# Why Is My Proof Of Asymptomatic Time Complexity Of A Dynamic Array Using The Accounting Method Getting A Wrong Answer?

I had trouble formatting the summation symbols, so if anyone knows how to do it correctly feel free to edit.

I just read the asymptomatic analysis chapter from CLRS. While the aggregation and potential method are clear to me, I thought I should do some extra practice with the accounting method. My goal was to prove that if you have an array size 1, and when it fills up, you double the size, results in a time complexity of O(1) per operation. Using aggregate analysis, here is the proof I came up with:

If you call append n times, then the time complexity would be this:

$$\sum_{i=1}^{\log n} \frac{1}{2^i}$$

which is less than

$$\sum_{i=1}^{+\infty} \frac{1}{2^i}$$

which is equal to $$2n$$. So, the time complexity for all N operations will be O(N), so the time complexity for a single operation is O(1).

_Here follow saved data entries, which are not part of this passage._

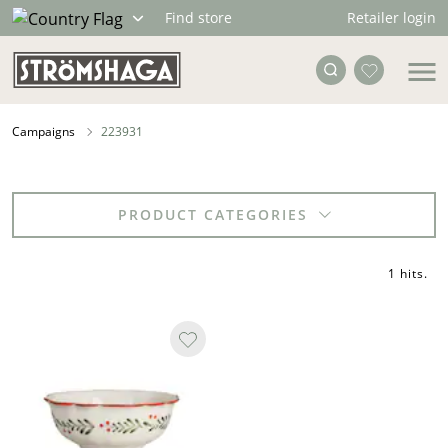
Retailer login
Find store
Campaigns
223931
PRODUCT CATEGORIES
1 hits
.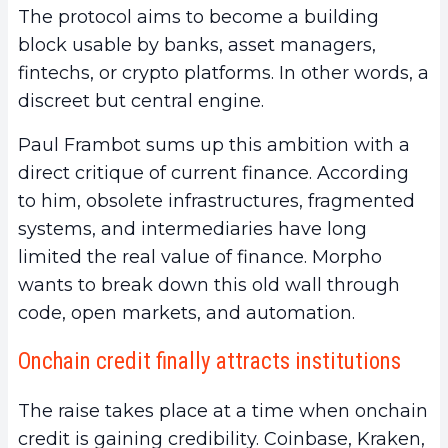
The protocol aims to become a building
block usable by banks, asset managers,
fintechs, or crypto platforms. In other words, a
discreet but central engine.
Paul Frambot sums up this ambition with a
direct critique of current finance. According
to him, obsolete infrastructures, fragmented
systems, and intermediaries have long
limited the real value of finance. Morpho
wants to break down this old wall through
code, open markets, and automation.
Onchain credit finally attracts institutions
The raise takes place at a time when onchain
credit is gaining credibility. Coinbase, Kraken,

However, if the size starts at 1, then adds by 1 instead of multiplying by 2 (meaning, size starts 1, then becomes 2, then becomes 3, etc...) then the time complexity should be O(N), which I get using aggregate analysis. $$\sum_{i=1}^{n} (i+1)$$

the extra 1 comes from actually placing the next element. This is equal to around (n(n + 2)) / 2, or O(N ^ 2) for all N operations, and O(N) for a single operation, which is correct. However, using the accounting method I get another answer. The actual cost of placing an element is 1, and the asymptomatic cost I set is 2. So the first time costs 2, and the second call the copying doesn't take any extra time because I prepaid it before, and the extra cost of placing that element is 2. So, it becomes:

$$\sum_{i=1}^{n} 2$$

which is equal to O(N) for all total operations, and O(1) for a single operation. This isn't the correct output. Where did I go wrong, and how can I fix it?

First of all notice that your first aggregate analysis should read $$\sum_{i=1}^{\log n} 2^i = 2^{\log n + 1} - 2 < 2n$$. (What you have written makes no sense since $$\sum_{i=1}^\infty \frac{1}{2^i} \le 1$$, which would mean that the aggregate complexity is upper bounded by a constant regardless of the number of operations).